A love of motor racing is not required to enjoy James Mangold’s Le Mans 66 (known as Ford v Ferrari in some territories), just as it wasn’t required to enjoy other recent racing related films including Rush and Senna. I have absolutely no interest in the sport (or any sport for that matter), yet found myself riveted by this fact-based tale of Ford’s challenge to Ferrari’s supremacy in the notoriously gladiatorial 24 hour Le Mans race, circa 1966.

Henry Ford II (Tracy Letts) initially dismisses the idea of making a racing vehicle, despite being urged to by his staff. “James Bond doesn’t drive a Ford,” one marketing executive tells him. “That’s because he’s a degenerate,” Ford replies. Eventually though, after being insulted by Ferrari, Ford decides to go all-in to win Le Mans. He employs designer Carroll Shelby (Matt Damon) and maverick driver Ken Miles (Christian Bale), both of whom butt heads with the corporate suits at Ford, as they try to design a car that has a chance of winning.

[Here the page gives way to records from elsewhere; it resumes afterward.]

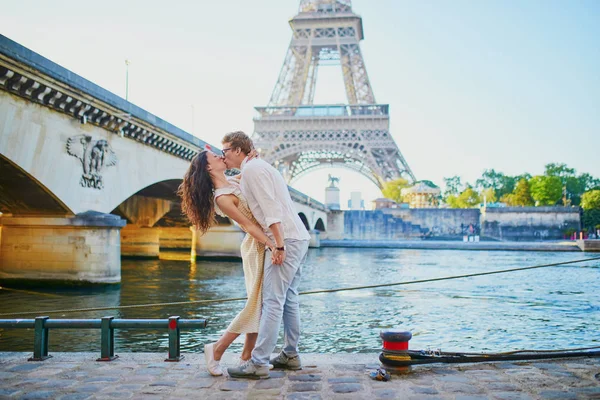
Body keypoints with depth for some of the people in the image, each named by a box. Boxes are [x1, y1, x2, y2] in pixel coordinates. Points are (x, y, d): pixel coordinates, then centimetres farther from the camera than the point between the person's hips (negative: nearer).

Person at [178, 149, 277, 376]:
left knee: (261, 304, 10)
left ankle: (246, 357, 18)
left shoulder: (233, 181, 8)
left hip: (265, 243, 8)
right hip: (258, 246, -8)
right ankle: (217, 350, 8)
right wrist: (272, 245, -23)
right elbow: (248, 225, -19)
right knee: (256, 304, -6)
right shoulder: (221, 198, -17)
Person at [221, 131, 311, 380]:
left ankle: (258, 363, -7)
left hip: (286, 239, -10)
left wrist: (279, 245, -22)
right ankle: (290, 355, 21)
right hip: (298, 238, 10)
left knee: (272, 300, -10)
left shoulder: (251, 168, -9)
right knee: (288, 298, 14)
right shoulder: (259, 166, 22)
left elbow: (271, 208, -19)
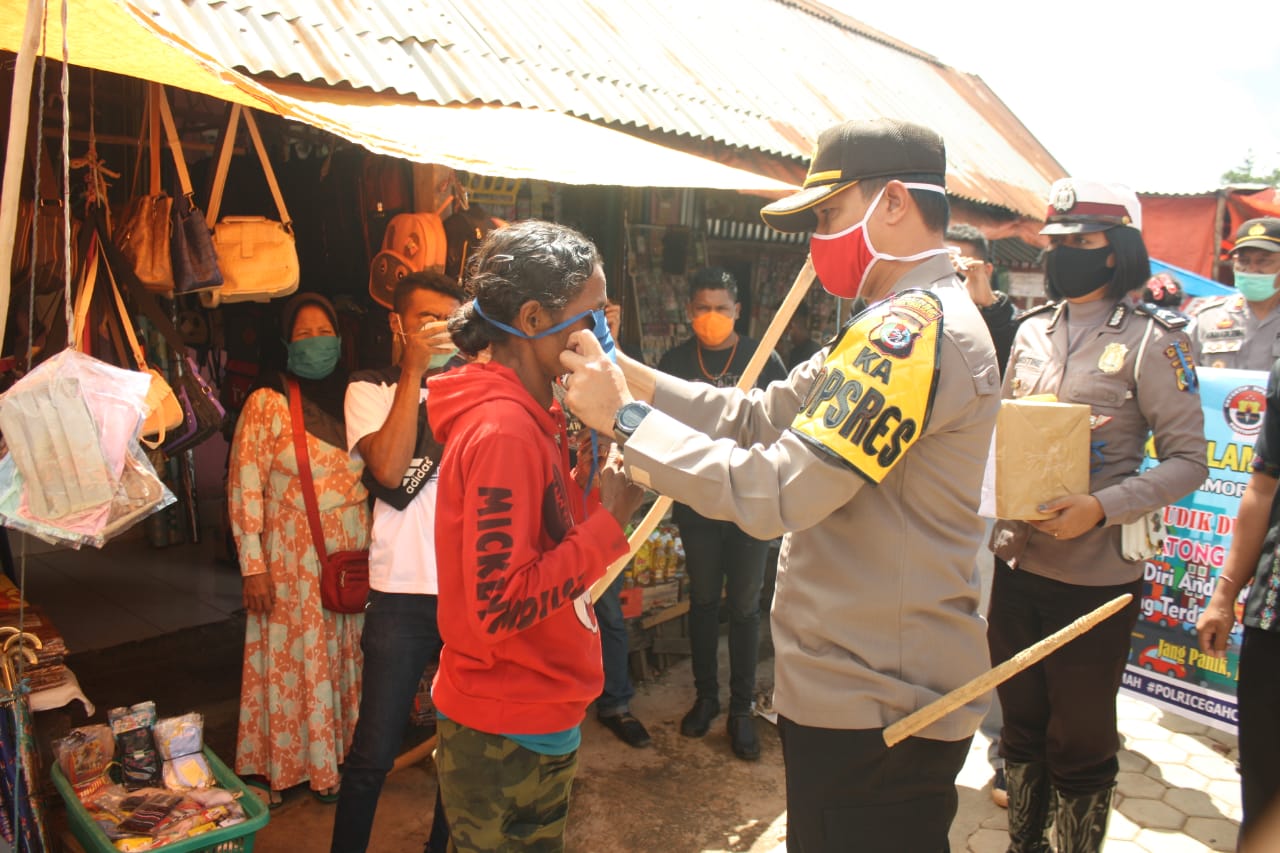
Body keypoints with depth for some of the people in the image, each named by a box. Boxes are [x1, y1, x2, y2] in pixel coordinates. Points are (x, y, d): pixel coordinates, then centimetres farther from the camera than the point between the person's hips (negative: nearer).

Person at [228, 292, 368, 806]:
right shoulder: (267, 402, -7)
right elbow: (244, 488, -8)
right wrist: (253, 566, -11)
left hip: (354, 551, 4)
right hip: (292, 555, -4)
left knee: (346, 654, 12)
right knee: (292, 657, 6)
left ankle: (336, 756, 30)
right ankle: (283, 766, 25)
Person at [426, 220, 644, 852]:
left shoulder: (526, 417, 5)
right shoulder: (504, 432, -24)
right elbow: (500, 607, -26)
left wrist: (602, 500, -5)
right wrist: (609, 521, -22)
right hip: (508, 740, -9)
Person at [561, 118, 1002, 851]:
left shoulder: (917, 330, -22)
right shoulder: (905, 324, 12)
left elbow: (771, 492, -28)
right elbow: (762, 417, 7)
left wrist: (626, 419, -19)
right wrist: (632, 375, -3)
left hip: (876, 712, -9)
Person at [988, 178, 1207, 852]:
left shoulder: (1150, 338, -8)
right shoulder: (1032, 330, 9)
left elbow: (1189, 461, -10)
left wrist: (1101, 508, -23)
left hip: (1095, 575, -5)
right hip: (1016, 562, 5)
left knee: (1079, 742, 10)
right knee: (1021, 721, 19)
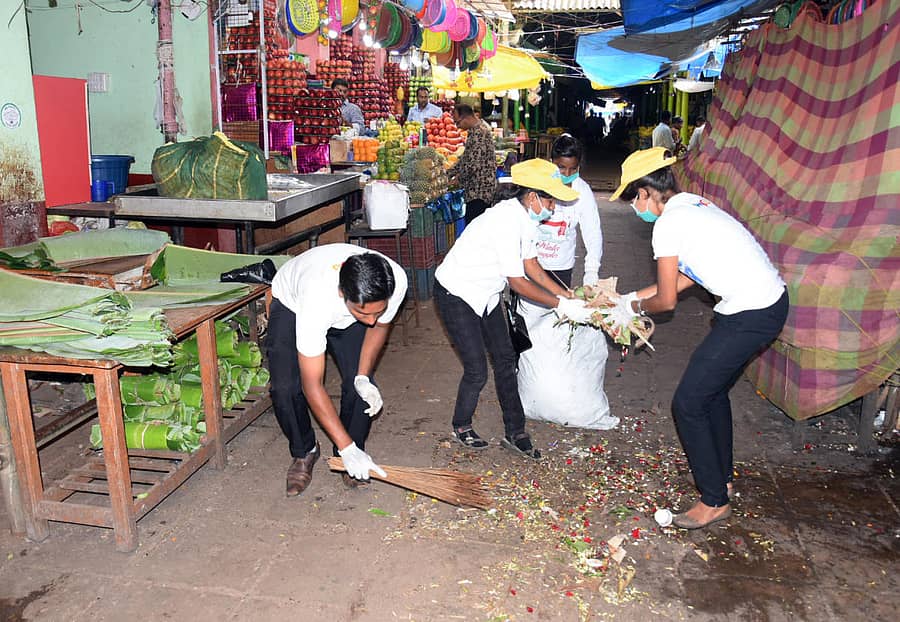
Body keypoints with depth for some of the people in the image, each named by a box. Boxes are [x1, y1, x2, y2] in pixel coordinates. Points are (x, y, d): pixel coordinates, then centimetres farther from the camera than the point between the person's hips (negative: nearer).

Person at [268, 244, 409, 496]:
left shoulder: (395, 280, -35)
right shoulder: (317, 299, -46)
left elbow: (379, 324, -10)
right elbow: (312, 386, -38)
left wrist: (363, 377, -24)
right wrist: (347, 449, -37)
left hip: (345, 315, 3)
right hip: (292, 305, -3)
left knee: (360, 385, -14)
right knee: (285, 388, -17)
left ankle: (355, 450, 12)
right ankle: (304, 452, 11)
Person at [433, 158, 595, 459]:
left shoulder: (524, 217, -1)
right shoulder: (506, 220, -30)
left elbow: (531, 265, 5)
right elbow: (517, 281, -27)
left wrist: (568, 296, -2)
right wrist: (561, 305, -23)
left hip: (484, 294, 9)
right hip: (456, 295, -9)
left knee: (505, 360, 9)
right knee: (477, 371, -4)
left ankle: (514, 433, 20)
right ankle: (461, 426, 23)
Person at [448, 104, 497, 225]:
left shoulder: (480, 133, -17)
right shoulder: (474, 130, 16)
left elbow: (473, 164, -22)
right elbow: (466, 157, 24)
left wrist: (459, 179, -7)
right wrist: (449, 173, 18)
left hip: (480, 189, -10)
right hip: (477, 188, 10)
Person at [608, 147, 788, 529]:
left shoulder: (668, 224, -14)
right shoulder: (692, 204, 14)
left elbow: (667, 300, -8)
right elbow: (686, 278, 20)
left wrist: (635, 307, 12)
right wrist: (630, 298, 22)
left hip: (750, 317, -10)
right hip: (770, 301, 10)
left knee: (688, 403, -1)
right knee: (713, 391, 24)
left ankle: (714, 500, 11)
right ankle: (722, 477, 39)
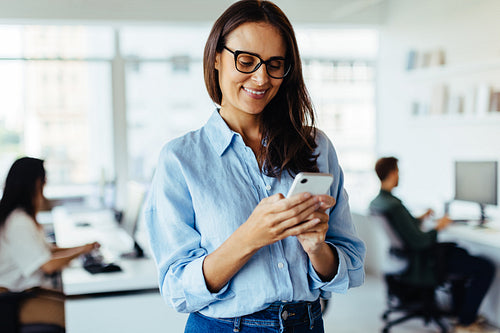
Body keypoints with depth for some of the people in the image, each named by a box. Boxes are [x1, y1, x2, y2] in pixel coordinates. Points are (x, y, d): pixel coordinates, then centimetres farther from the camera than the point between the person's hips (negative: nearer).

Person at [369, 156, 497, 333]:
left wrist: (420, 219, 23)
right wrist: (438, 227, -12)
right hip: (419, 265, -11)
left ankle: (461, 311, 35)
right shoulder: (394, 205, -29)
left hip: (404, 257, 11)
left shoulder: (375, 203, 1)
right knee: (486, 267, -8)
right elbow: (418, 242, -28)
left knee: (459, 251, 33)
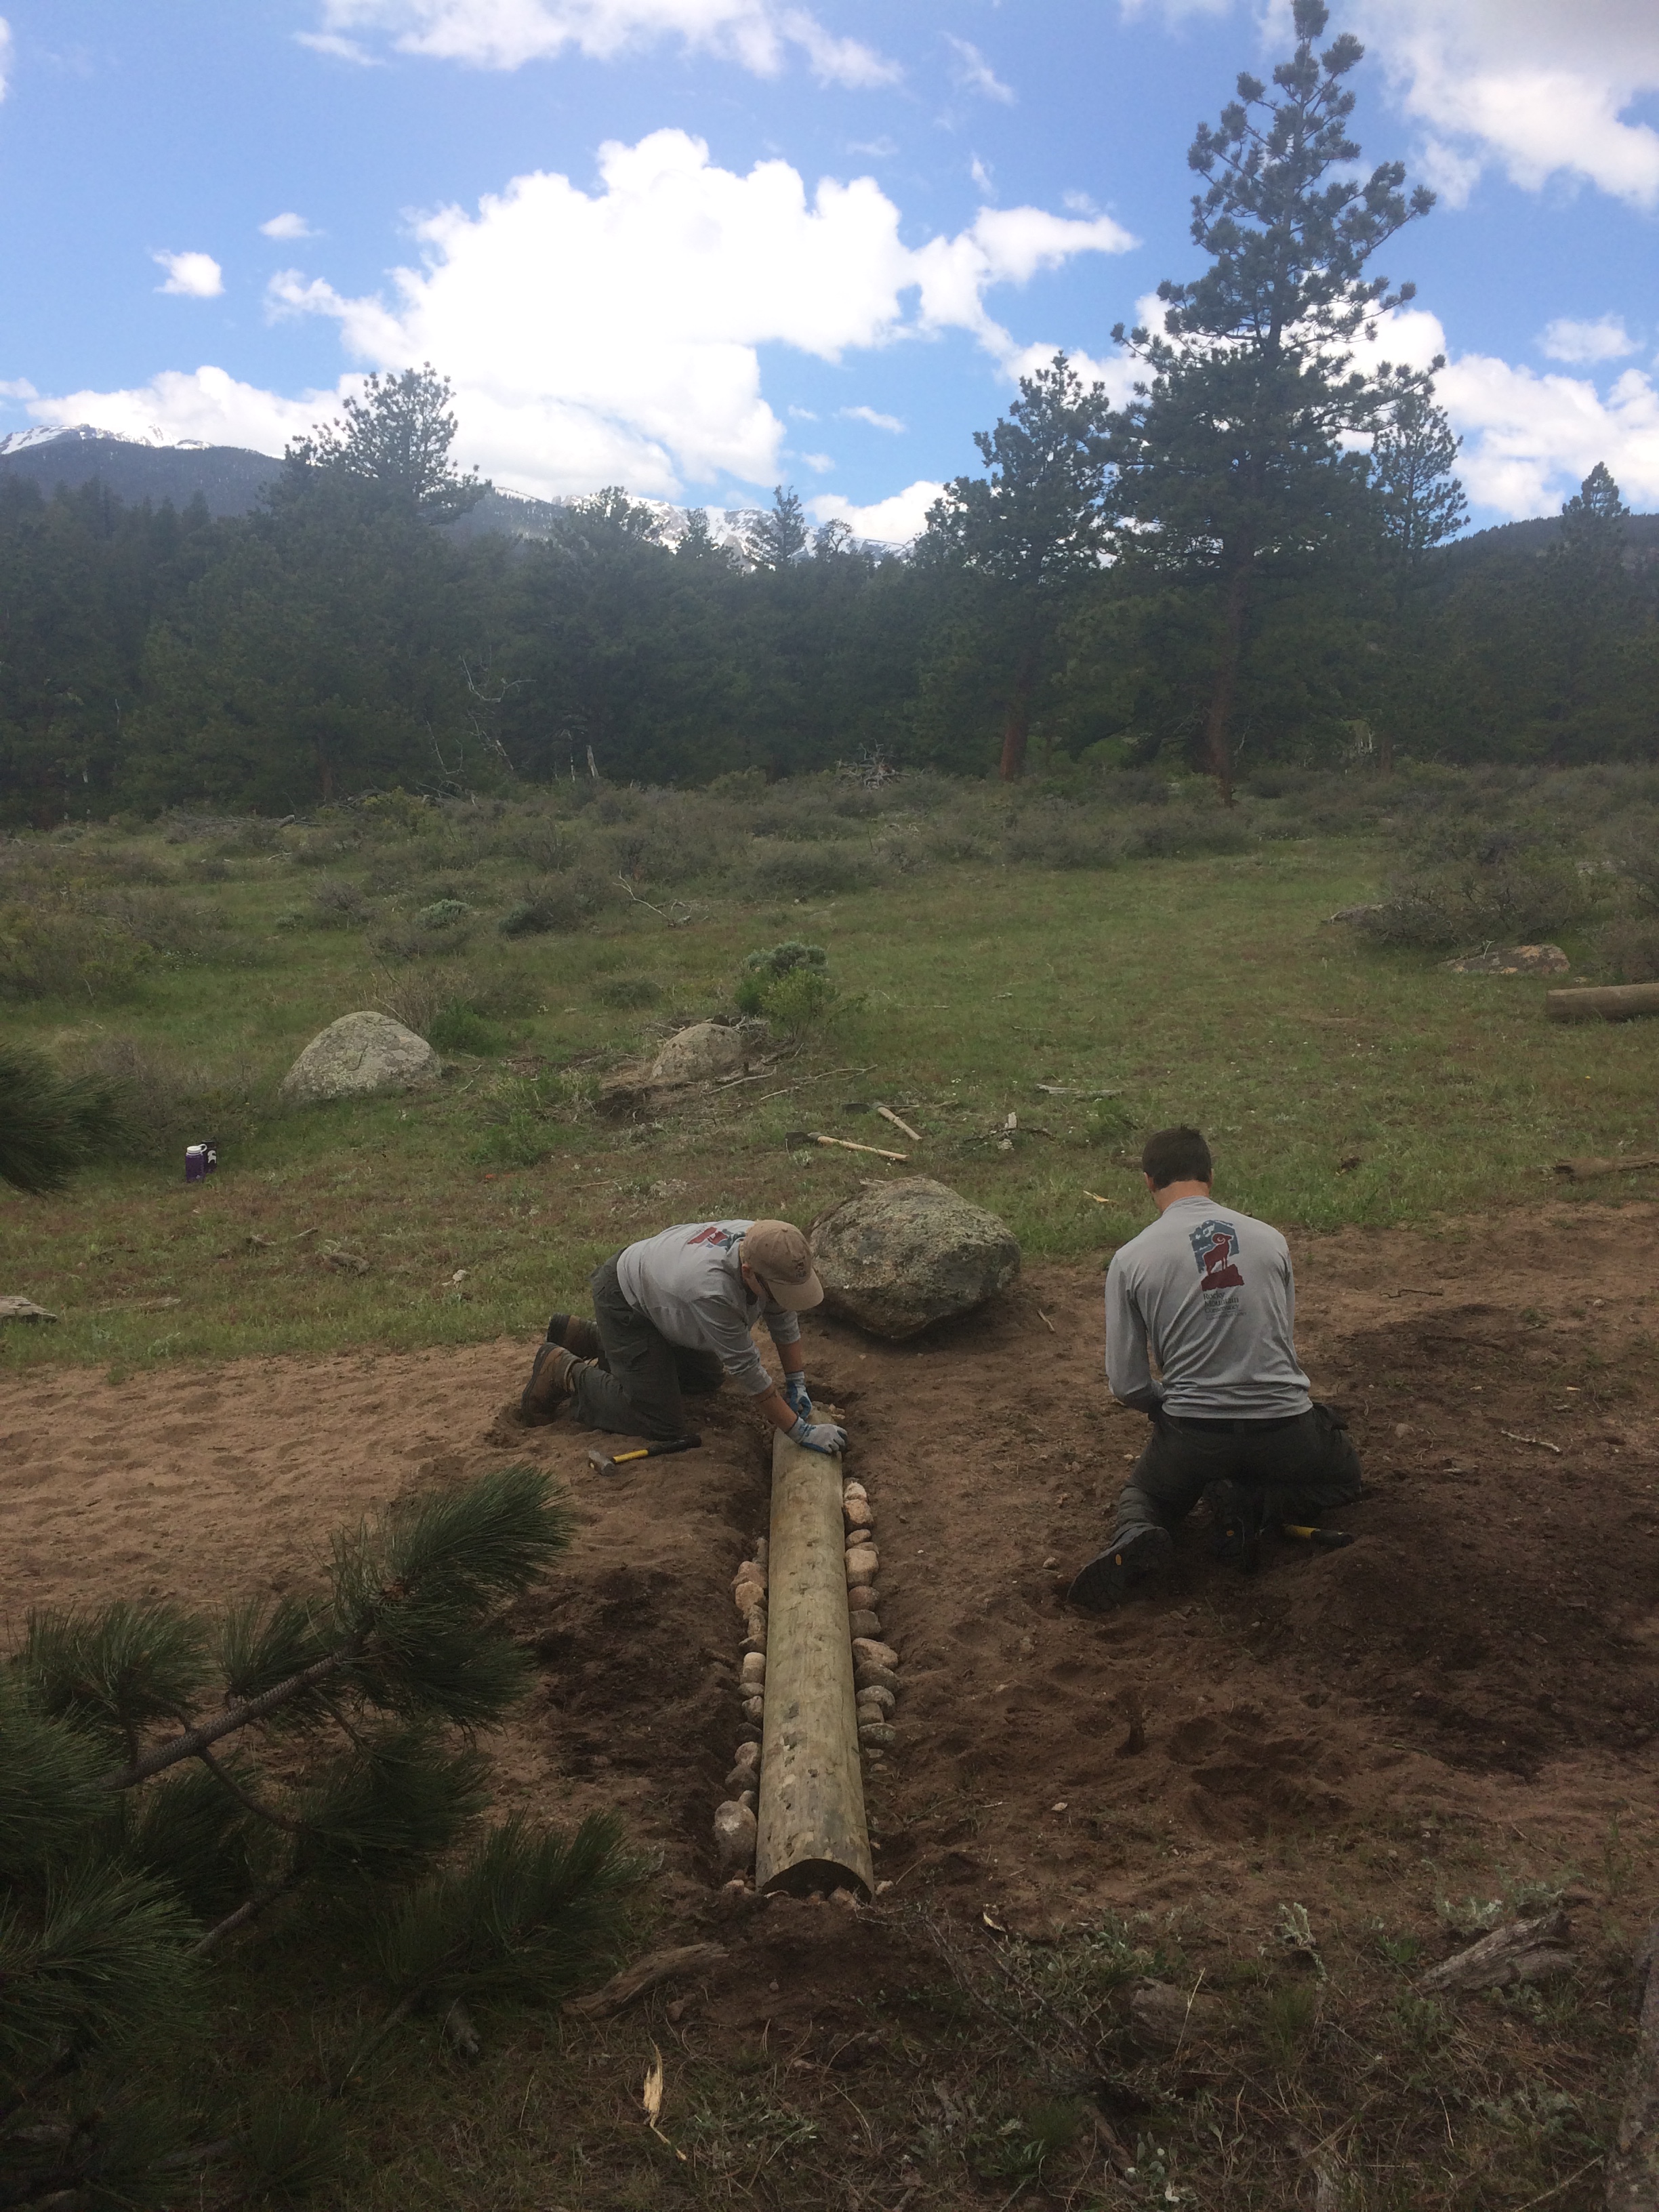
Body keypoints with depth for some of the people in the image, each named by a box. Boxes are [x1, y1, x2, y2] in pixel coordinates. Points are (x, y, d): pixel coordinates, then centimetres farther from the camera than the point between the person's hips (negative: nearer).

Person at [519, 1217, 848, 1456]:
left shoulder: (768, 1249, -22)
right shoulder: (712, 1291, -43)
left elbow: (784, 1319, -3)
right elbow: (748, 1370, -32)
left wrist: (797, 1383, -3)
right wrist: (801, 1431, -26)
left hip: (656, 1280, 8)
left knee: (709, 1377, 23)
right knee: (663, 1426, -9)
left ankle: (588, 1337, 29)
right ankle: (566, 1373, 7)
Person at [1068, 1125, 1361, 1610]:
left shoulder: (1130, 1261, -4)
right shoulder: (1270, 1239, 3)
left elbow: (1127, 1385, -2)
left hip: (1191, 1434, 0)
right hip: (1284, 1425, 0)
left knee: (1142, 1493, 31)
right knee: (1343, 1477, 32)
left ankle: (1135, 1535, -8)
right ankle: (1253, 1505, 0)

At the heart of the story is the friendship between Shelby and Miles, and their David and Goliath struggle echoes the well-worn sports film template of Rocky to very good effect. Damon and Bale are both superb, and there are generous supporting turns from the likes of Ray McKinnon, Noah Jupe, and Caitriona Balfe (the latter making the most out of an essentially one-note role). Mangold’s direction is spot-on, both in his observation of the relationships, and in the pulse-pounding racing sequences.

The disheartening interference from cowardly corporate schmoozers will likely strike a chord with those who deal with middle management purgatory on a regular basis. As other critics have noted, it is also possible read this as an allegory about Mangold’s own experiences working within the Hollywood studio system, especially in his struggles to make Logan.

All things considered, Le Mans 66 is a very entertaining and satisfying spectacle with real heart amid the roaring engines.